Importantly, the authors noticed that the strongest predictive factor for lamivudine-resistance was persistent HBV DNA at month 3. This is another piece of evidence supporting the roadmap concept. According to the report of an international workshop,14 12 and 24 weeks after starting the therapy are 2 checkpoints, at which times one can decide to continue, further monitor or modify therapy, according to complete (HBV DNA become undetectable by polymerase chain reaction (PCR)-based assay), partial (less than 2000 IU/mL but still detectable by PCR assay) or inadequate virologic response (still more than 2000 IU/mL) response, respectively. Thus clinical decisions on continuing versus modifying therapy can be made as early as week 24, allowing clinicians to tailor therapy to the needs of individual patients. More recently, even 4-week HBV DNA response has been shown to correlate near perfectly with the risk of drug resistance during 5 years of lamivudine therapy:15 the real sense of the roadmap concept is to modify or tailor therapy to optimize the efficacy and minimize or counter resistance, before the unfavorable outcomes occur. Prospective data to support this conceptual approach are still lacking, but can come from carefully conducted prospective observational studies, of the type reported by Nishida and colleagues, provided appropriate viral monitoring data are obtained.

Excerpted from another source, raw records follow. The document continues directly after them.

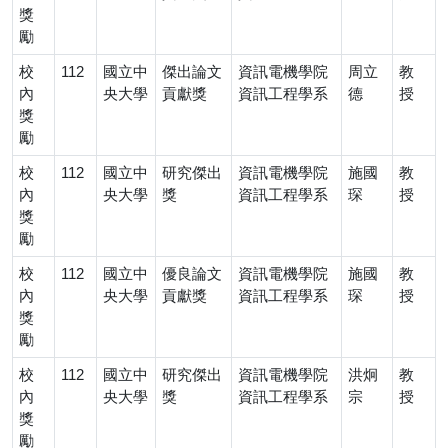
獎
勵
校
112
國立中
傑出論文
資訊電機學院
周立
教
內
央大學
貢獻獎
資訊工程學系
德
授
獎
勵
校
112
國立中
研究傑出
資訊電機學院
施國
教
內
央大學
獎
資訊工程學系
琛
授
獎
勵
校
112
國立中
優良論文
資訊電機學院
施國
教
內
央大學
貢獻獎
資訊工程學系
琛
授
獎
勵
校
112
國立中
研究傑出
資訊電機學院
洪炯
教
內
央大學
獎
資訊工程學系
宗
授
獎
勵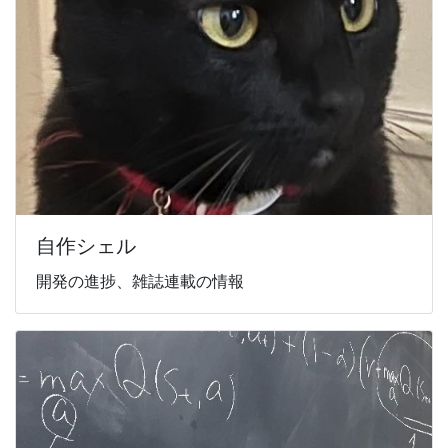
自作シェル
開発の進捗、雑誌連載の情報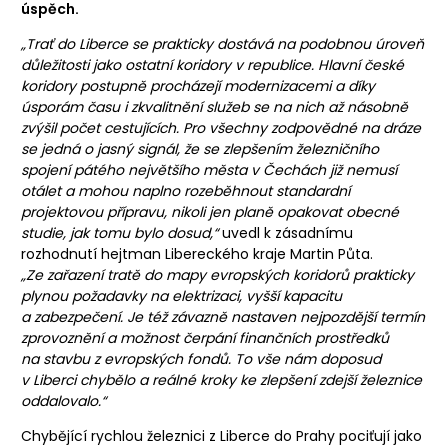
úspěch.
„Trať do Liberce se prakticky dostává na podobnou úroveň
důležitosti jako ostatní koridory v republice. Hlavní české
koridory postupně procházejí modernizacemi a díky
úsporám času i zkvalitnění služeb se na nich až násobně
zvýšil počet cestujících. Pro všechny zodpovědné na dráze
se jedná o jasný signál, že se zlepšením železničního
spojení pátého největšího města v Čechách již nemusí
otálet a mohou naplno rozeběhnout standardní
projektovou přípravu, nikoli jen planě opakovat obecné
studie, jak tomu bylo dosud,“
uvedl k zásadnímu
rozhodnutí hejtman Libereckého kraje Martin Půta.
„Ze zařazení tratě do mapy evropských koridorů prakticky
plynou požadavky na elektrizaci, vyšší kapacitu
a zabezpečení. Je též závazně nastaven nejpozdější termín
zprovoznění a možnost čerpání finančních prostředků
na stavbu z evropských fondů. To vše nám doposud
v Liberci chybělo a reálné kroky ke zlepšení zdejší železnice
oddalovalo.“
Chybějící rychlou železnici z Liberce do Prahy pociťují jako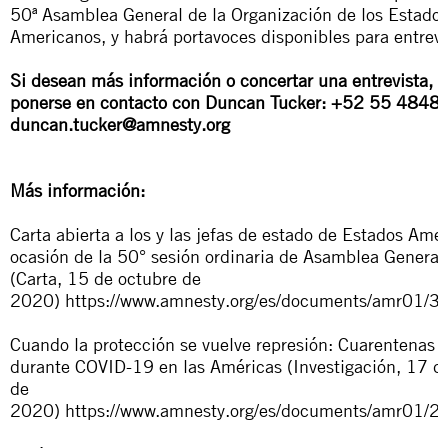
50ª Asamblea General de la Organización de los Estado
Americanos, y habrá portavoces disponibles para entrevi
Si desean más información o concertar una entrevista, 
ponerse en contacto con Duncan Tucker: +52 55 4848
duncan.tucker@amnesty.org
Más información:
Carta abierta a los y las jefas de estado de Estados Ame
ocasión de la 50° sesión ordinaria de Asamblea General
(Carta, 15 de octubre de
2020)
https://www.amnesty.org/es/documents/amr01/3
Cuando la protección se vuelve represión: Cuarentenas o
durante COVID-19 en las Américas
(Investigación, 17 d
de
2020)
https://www.amnesty.org/es/documents/amr01/2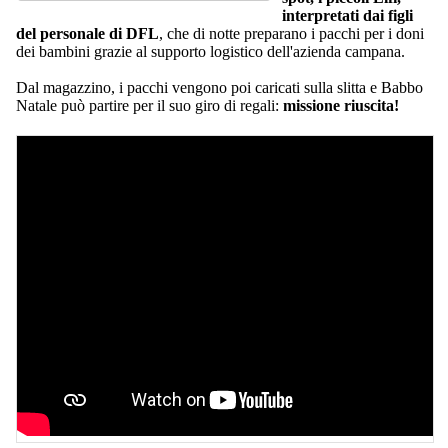
interpretati dai figli
del personale di DFL
, che di notte preparano i pacchi per i doni
dei bambini grazie al supporto logistico dell'azienda campana.
Dal magazzino, i pacchi vengono poi caricati sulla slitta e Babbo
Natale può partire per il suo giro di regali:
missione riuscita!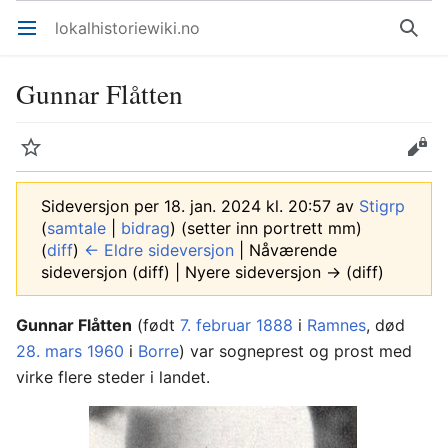
lokalhistoriewiki.no
Åpne hovedmenyen
Søk
Gunnar Flåtten
Overvåk
Rediger
Sideversjon per 18. jan. 2024 kl. 20:57 av
Stigrp
(
samtale
|
bidrag
)
(setter inn portrett mm)
(
diff
)
← Eldre sideversjon
| Nåværende
sideversjon (diff) | Nyere sideversjon → (diff)
Gunnar Flåtten
(født
7. februar
1888
i
Ramnes
, død
28. mars
1960
i
Borre
) var sogneprest og prost med
virke flere steder i landet.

Another important issue for long-term therapy is selection of antiviral medication. According to the newest guideline,9 entecavir or adefovir dipivoxil are preferred especially for those with cirrhosis; most such cases need virtually life-long therapy. However, to date, published long-term data mainly involve lamivudine as it was the first approved oral anti-HBV agent. As more potent and less resistant nucleos(t)ide analogs (and their combinations) become available, long-term antiviral therapy should become more effective and more cost-effective.16 This theoretical modeling also should be tested in real life prospective studies.

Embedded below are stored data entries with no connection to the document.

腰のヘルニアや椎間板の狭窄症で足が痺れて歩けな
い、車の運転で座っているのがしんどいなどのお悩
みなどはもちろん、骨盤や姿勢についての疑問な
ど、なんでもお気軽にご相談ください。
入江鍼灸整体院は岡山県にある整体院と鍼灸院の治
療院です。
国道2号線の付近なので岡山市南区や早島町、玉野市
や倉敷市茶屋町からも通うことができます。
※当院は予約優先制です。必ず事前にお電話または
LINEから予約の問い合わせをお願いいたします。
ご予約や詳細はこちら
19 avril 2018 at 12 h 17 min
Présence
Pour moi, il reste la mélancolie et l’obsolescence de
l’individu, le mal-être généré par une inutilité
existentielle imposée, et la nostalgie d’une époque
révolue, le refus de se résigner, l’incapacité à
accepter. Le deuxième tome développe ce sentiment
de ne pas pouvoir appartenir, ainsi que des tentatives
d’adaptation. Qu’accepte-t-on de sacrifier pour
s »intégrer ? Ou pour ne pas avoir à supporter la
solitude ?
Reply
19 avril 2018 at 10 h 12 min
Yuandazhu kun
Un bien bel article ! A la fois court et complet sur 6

In summary, the present report not only confirms the efficacy of lamivudine across a broad spectrum of hepatitis B disease severity, including in hepatic decompensation, but also consolidates the general principle of long-term suppression of HBV replication by nucleos(t)ide analogs at various stages of HBV-related liver disease. In the future, randomized controlled trials as well as carefully planned and conducted observational cohort studies will play their roles in further clarifying certain practical issues, such as the timing to start antiviral therapy, the selection of antiviral agents, and the monitoring and tailoring of the treatment regimen for individual patients.